Objective: Endogenous hypercortisolism predisposes to impaired immune function and infections. To date, however, it is unknown whether there is a subtype-specific pattern in white blood cell (WBC) and WBC differential (WBCD) count.

Methods: A retrospective monocentric cohort study was carried out in patients with overt endogenous Cushing's syndrome (CS) or adrenal incidentalomas and autonomous cortisol secretion (ACS), with WBC/WBCD analysis at initial diagnosis and after biochemical remission. Cut-offs were obtained by receiver-operating characteristics analysis.

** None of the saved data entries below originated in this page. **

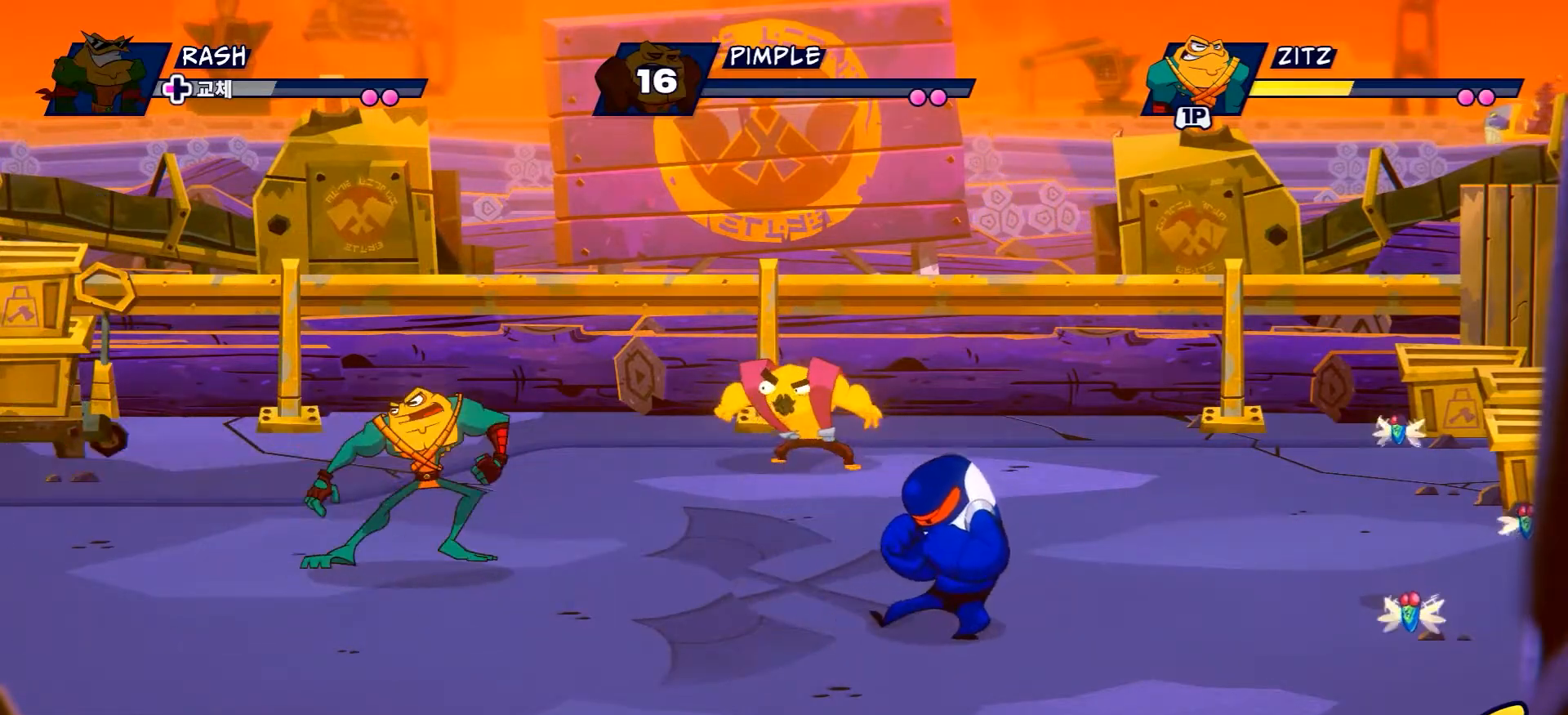
{"buttons": [], "left_stick": "up-right", "right_stick": "center", "events": [[83, "Y", "down"], [250, "Y", "up"], [367, "L2", "up"], [384, "left_stick", "up"], [451, "left_stick", "up-right"]]}
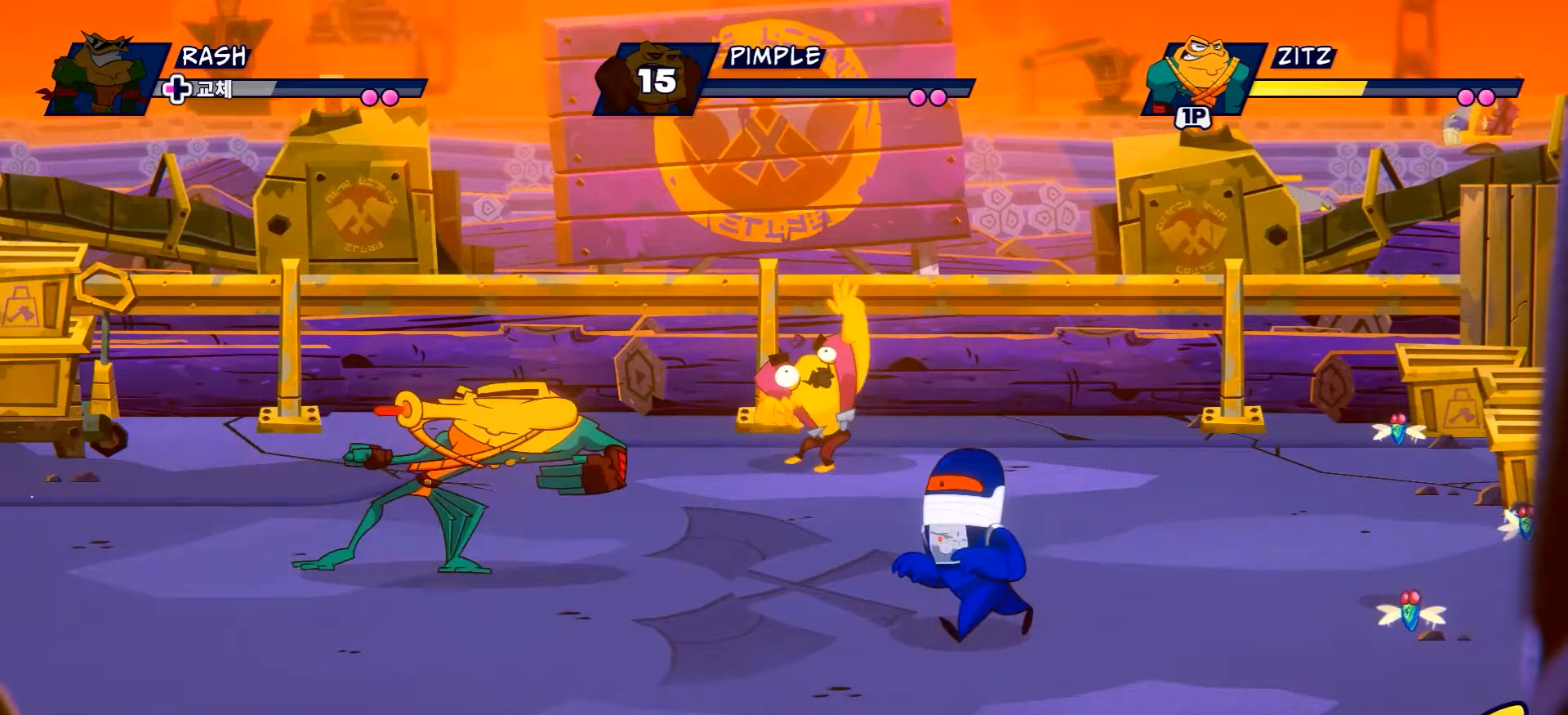
{"buttons": [], "left_stick": "up-right", "right_stick": "center", "events": []}
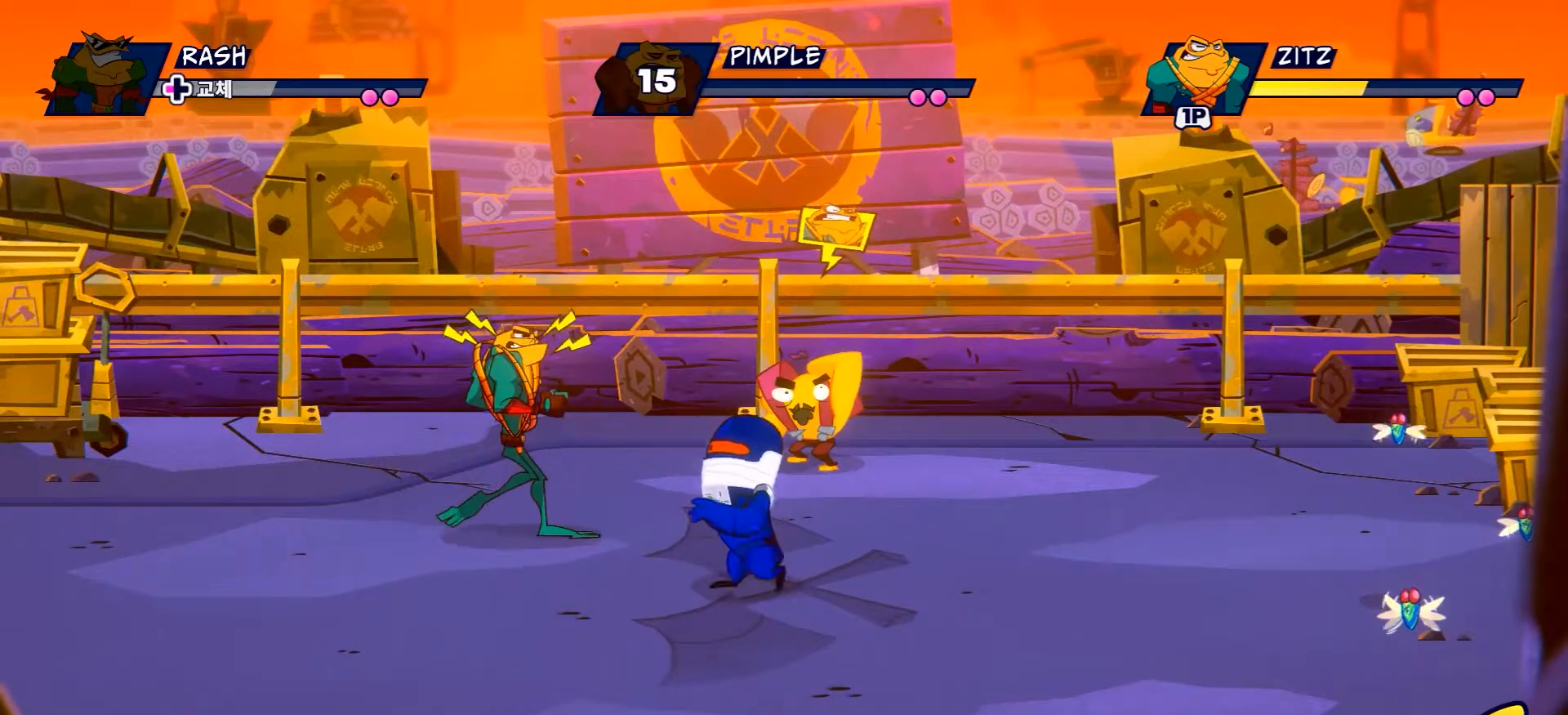
{"buttons": [], "left_stick": "right", "right_stick": "center", "events": [[267, "R2", "down"], [350, "left_stick", "right"], [450, "R2", "up"]]}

Results: In total, 253 patients were analyzed (Cushing's disease (CD); n = 88; ectopic CS (ECS), n = 31; cortisol-producing adrenal adenomas (CPA), n = 40; ACS, n = 45; adrenocortical carcinomas (ACC), n = 49). Total leukocytes and neutrophils correlated positively with serum cortisol after 1-mg dexamethasone (r = 0.314 and r = 0.428), while a negative correlation was observed for lymphocytes and eosinophils (r = -0.374 and r= -0.380) (each P < 0.0001). Similar observations were made for 24 h-urinary free cortisol. CD and ECS differed in numbers of neutrophils and lymphocytes (P < 0.0001) and were well differentiated at a cut-off of 6.1 for the neutrophil/lymphocyte ratio (sensitivity 90.0%, specificity 89.4%, and areas under the curve (AUC) 0.918). For adrenocorticotropic hormone (ACTH)-independent CS, the best diagnostic outcome was obtained for the discrimination of CPA and ACC at a cut-off of 187.9 for the platelet/lymphocyte ratio (sensitivity 59.6%, specificity 80.6%, and AUC 0.713). For ECS, CPA, and CD, neutrophils decreased (delta -47.0, -29.7, and -26.2%) and lymphocytes increased (+123.2, +78.1, and +17.7%) already 3 months after remission.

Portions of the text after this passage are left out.